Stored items
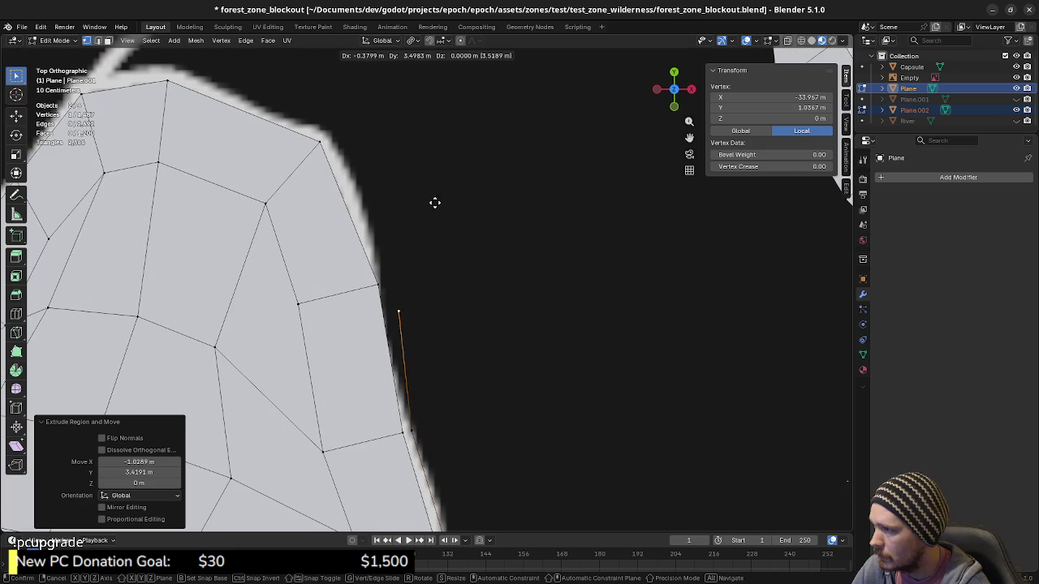
click(424, 186)
Continue the chain across the island's top edge and up into the thin strip with four more vertices.
shift+middle_drag(421, 186, 490, 364)
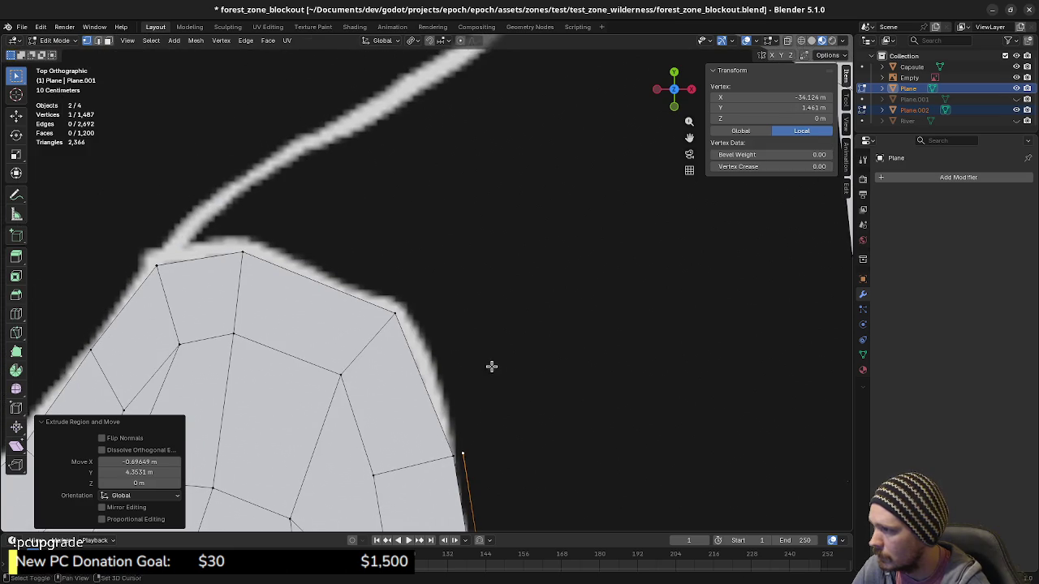
key(e)
click(426, 211)
shift+middle_drag(424, 211, 477, 308)
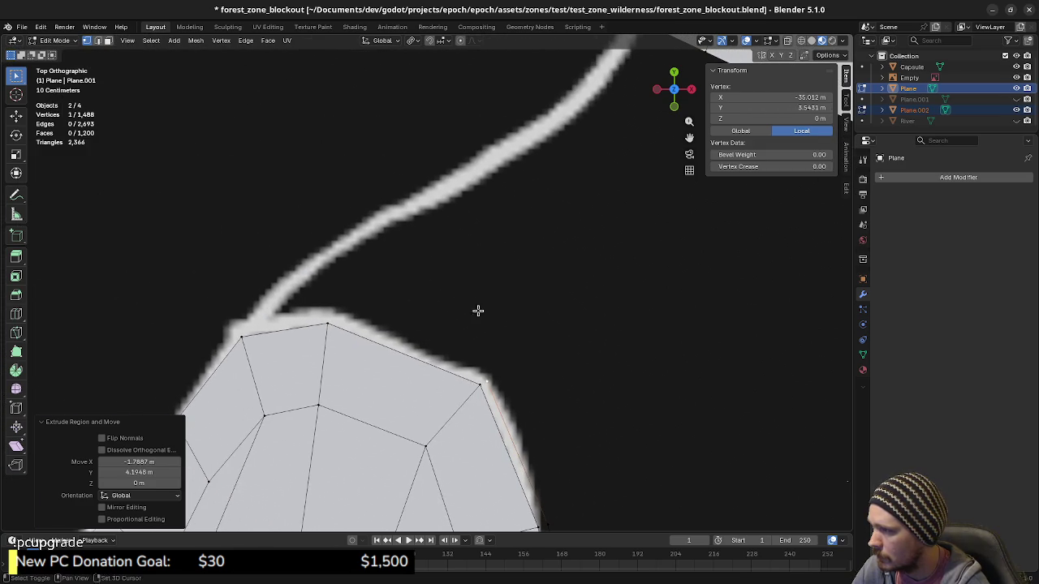
key(e)
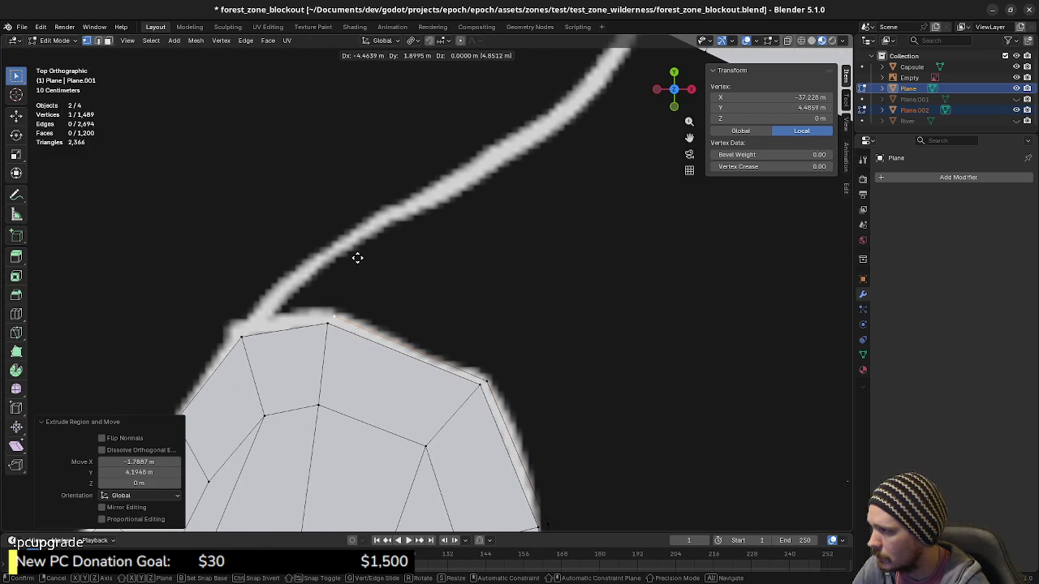
click(353, 256)
shift+middle_drag(352, 260, 479, 332)
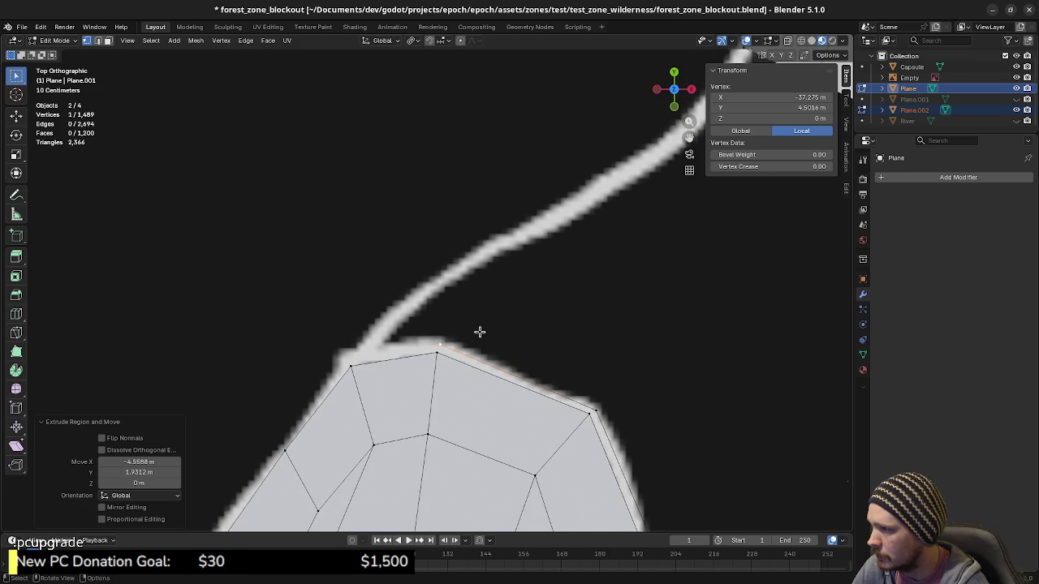
key(e)
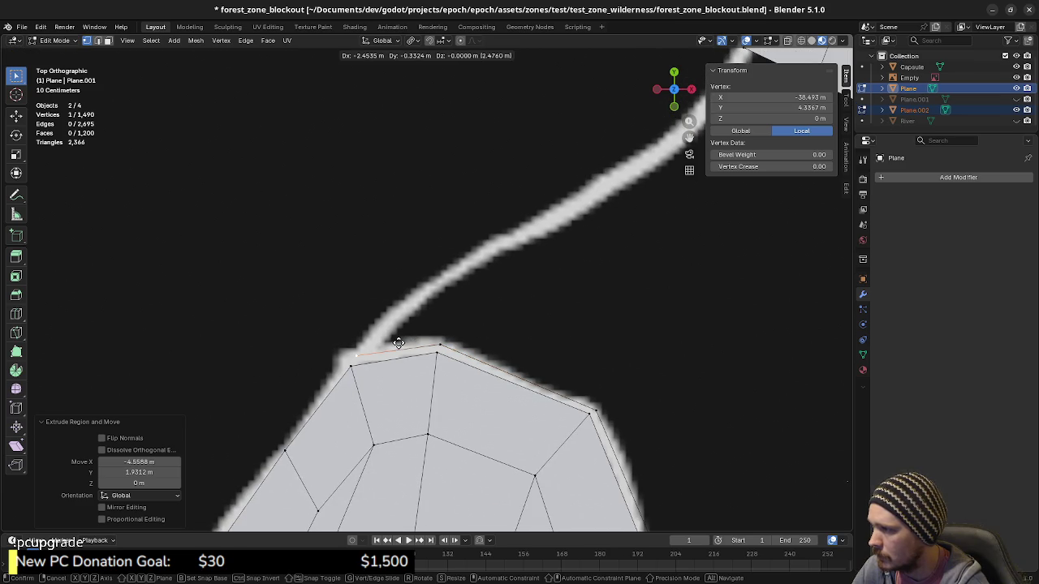
click(398, 341)
key(e)
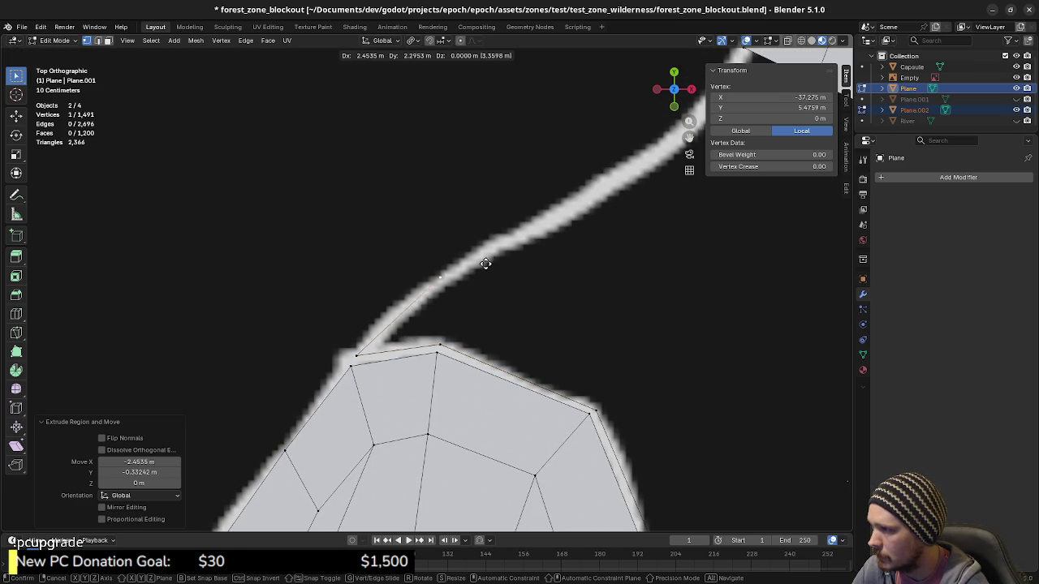
click(494, 268)
scroll(494, 268, down, 3)
scroll(521, 308, down, 1)
Extrude four more vertices up the strip and join the outline to the upper mesh's corner with F.
scroll(463, 299, up, 1)
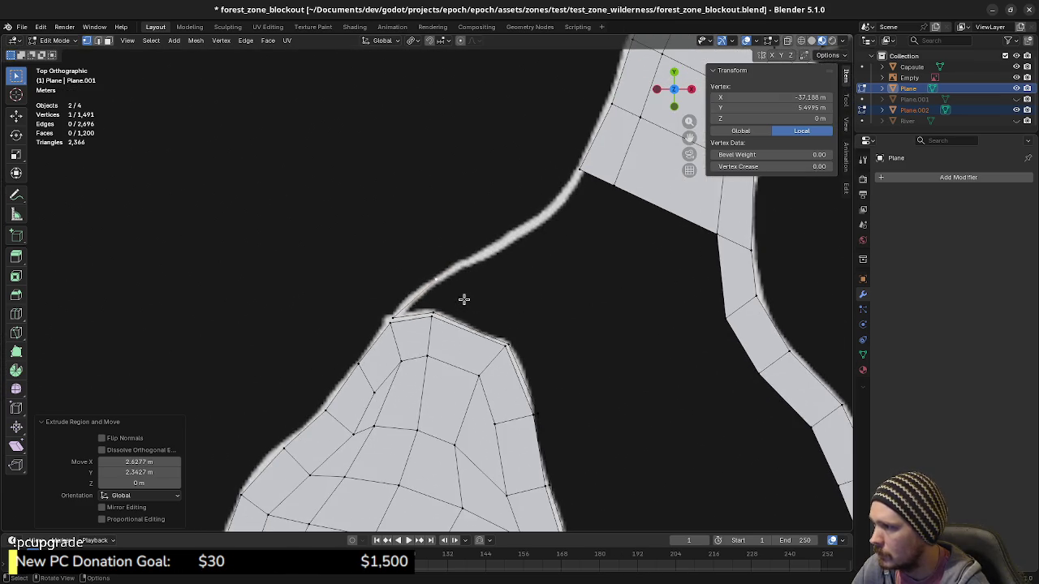
scroll(498, 286, up, 1)
shift+middle_drag(498, 285, 454, 346)
key(e)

What to produce: Count the lines above that contain the word "with". Write only the number.

Completed exercise: 2